I have a commercial performance dataset such as the following:
Client Type | Channel | %growth_vol |
---|---|---|
Big Retail | A | 9% |
Big Retail | B | 7% |
Mid Retail | A | 11% |
Mid Retail | B | 18% |
Small Retail | A | 21% |
Small Retail | B | 16% |
I am measuring volume growth for group of clients over a period of time. The only effect difference is through which distribution channel (A,B) they reach the market. The clients between each cluster are different (a big retailer either goes to market via A or B, never switching) and quite homogeneous within clusters. The table above is just a summary. I do have the full blown dataset with 2000+ clients and their individual respective growths, clusters, channels, etc. My goal is to establish if there are significant differences in growth rate between channels given a client type, i.e., if channel choice has a bearing in performance. For example, is 9% significantly different to 7% for big retailers.

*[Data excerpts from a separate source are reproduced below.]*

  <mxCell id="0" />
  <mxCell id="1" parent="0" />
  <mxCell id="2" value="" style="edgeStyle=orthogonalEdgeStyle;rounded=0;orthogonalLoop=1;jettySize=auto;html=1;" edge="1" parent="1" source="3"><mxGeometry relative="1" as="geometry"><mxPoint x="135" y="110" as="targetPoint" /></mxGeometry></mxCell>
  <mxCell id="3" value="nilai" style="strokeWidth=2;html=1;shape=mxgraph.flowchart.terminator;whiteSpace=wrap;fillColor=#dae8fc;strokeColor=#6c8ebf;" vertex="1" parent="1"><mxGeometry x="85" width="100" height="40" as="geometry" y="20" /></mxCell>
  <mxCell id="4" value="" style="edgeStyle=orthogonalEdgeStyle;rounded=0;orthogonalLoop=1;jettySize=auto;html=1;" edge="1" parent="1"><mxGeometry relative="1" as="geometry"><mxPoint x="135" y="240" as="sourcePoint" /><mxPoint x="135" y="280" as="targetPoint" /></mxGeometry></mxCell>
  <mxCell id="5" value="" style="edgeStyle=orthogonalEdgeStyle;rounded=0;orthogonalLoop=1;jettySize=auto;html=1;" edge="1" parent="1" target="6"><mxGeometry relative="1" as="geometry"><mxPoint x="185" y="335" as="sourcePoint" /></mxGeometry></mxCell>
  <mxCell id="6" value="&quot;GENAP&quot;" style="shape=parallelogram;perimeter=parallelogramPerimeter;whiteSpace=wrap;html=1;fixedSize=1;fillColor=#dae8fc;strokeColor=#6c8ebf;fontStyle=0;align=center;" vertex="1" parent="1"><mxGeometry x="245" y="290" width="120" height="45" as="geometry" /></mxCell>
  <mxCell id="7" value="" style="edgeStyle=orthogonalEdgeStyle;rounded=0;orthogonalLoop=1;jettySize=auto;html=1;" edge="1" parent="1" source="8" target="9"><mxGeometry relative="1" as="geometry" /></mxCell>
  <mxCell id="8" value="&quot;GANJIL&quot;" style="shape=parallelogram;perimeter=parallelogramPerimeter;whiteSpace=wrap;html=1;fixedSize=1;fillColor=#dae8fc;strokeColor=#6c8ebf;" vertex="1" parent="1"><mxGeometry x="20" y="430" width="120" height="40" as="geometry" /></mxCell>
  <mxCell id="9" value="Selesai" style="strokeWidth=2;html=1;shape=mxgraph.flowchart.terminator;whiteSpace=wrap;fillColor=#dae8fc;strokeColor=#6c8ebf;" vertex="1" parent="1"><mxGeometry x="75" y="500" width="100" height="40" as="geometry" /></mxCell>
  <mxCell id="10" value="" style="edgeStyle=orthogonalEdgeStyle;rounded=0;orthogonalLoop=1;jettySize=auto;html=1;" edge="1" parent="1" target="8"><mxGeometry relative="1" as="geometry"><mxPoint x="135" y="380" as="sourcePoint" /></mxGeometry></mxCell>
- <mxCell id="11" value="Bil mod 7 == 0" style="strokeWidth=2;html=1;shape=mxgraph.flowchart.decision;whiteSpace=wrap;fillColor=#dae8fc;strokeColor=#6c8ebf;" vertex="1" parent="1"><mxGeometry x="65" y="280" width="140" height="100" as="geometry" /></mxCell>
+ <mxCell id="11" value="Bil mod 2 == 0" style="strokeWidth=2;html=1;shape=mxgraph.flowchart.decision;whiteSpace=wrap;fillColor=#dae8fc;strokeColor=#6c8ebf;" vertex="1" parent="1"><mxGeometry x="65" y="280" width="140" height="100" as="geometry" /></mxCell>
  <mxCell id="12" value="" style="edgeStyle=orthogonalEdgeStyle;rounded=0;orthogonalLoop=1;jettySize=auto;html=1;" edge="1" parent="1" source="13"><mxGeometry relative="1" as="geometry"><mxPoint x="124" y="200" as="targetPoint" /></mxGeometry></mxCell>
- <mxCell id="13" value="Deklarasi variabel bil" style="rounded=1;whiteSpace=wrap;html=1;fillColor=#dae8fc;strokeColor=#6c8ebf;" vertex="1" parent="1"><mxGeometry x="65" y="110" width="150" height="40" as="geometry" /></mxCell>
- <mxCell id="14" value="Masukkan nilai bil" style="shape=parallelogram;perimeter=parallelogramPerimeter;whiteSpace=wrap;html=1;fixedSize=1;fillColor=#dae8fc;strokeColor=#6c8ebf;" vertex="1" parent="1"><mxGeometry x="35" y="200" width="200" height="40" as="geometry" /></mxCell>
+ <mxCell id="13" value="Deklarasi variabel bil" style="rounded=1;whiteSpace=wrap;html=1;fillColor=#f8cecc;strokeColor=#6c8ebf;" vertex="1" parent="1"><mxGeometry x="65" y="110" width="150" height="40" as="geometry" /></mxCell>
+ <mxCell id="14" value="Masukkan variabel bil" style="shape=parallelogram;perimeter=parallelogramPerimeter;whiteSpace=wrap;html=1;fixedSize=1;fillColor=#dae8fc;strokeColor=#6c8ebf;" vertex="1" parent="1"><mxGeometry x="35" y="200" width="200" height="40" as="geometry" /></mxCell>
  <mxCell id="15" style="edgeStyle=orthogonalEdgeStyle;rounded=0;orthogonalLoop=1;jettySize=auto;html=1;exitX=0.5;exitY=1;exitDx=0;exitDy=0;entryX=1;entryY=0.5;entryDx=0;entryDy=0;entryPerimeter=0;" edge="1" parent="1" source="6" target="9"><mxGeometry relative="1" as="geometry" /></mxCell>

My initial take was a Two-Sample T-Test (independent samples) taking care that the data groups have equal variance and adjusting accordingly (if yes, using the t-test straight; if not, a Welch’s t-test). As a side note, I'm using python's Statsmodels
.
I am currently unsure because I've always used the t-test for absolute attributes such as weight, size, speed etc. The fact that I am exploring growth rates now certainly makes me a bit uneasy about its correct usage.
Am I correct in using a t-test? is there a better/correct test?

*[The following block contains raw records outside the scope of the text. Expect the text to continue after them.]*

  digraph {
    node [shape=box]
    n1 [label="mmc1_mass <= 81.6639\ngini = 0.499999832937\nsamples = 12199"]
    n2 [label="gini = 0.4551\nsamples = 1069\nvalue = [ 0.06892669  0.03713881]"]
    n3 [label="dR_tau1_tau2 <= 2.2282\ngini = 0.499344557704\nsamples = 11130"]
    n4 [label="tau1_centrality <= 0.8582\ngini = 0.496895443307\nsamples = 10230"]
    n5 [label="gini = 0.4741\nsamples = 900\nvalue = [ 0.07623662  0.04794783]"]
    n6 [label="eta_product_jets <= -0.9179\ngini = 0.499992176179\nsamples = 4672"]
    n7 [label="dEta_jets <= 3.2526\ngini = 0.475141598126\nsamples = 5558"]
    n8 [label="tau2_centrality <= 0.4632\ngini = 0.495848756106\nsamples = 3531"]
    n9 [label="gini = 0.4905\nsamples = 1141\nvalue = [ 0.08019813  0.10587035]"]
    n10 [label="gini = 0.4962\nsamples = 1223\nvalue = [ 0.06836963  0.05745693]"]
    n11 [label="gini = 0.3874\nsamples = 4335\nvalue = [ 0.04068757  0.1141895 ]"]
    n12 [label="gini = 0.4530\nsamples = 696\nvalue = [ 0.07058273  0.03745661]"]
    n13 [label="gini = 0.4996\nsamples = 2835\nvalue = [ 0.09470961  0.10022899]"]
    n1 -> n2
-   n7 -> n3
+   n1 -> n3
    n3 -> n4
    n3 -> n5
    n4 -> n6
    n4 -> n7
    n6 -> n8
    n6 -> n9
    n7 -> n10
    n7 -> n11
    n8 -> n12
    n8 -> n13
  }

Yes, that is what I would do. I would not check for equality of variances though, since this is a bit of an overkill. I would use Welch's t-test for everything.
I would, though, first look at the distributions per factor (channel, in your case). If they look normal by eye, use the above t-test. Otherwise, use Mann–Whitney U test.
If you want to be really careful, test for normality in addition to estimating by eye. There are plenty of normality tests, see Normality test. I usually apply Shapiro–Wilk test, but YMMV.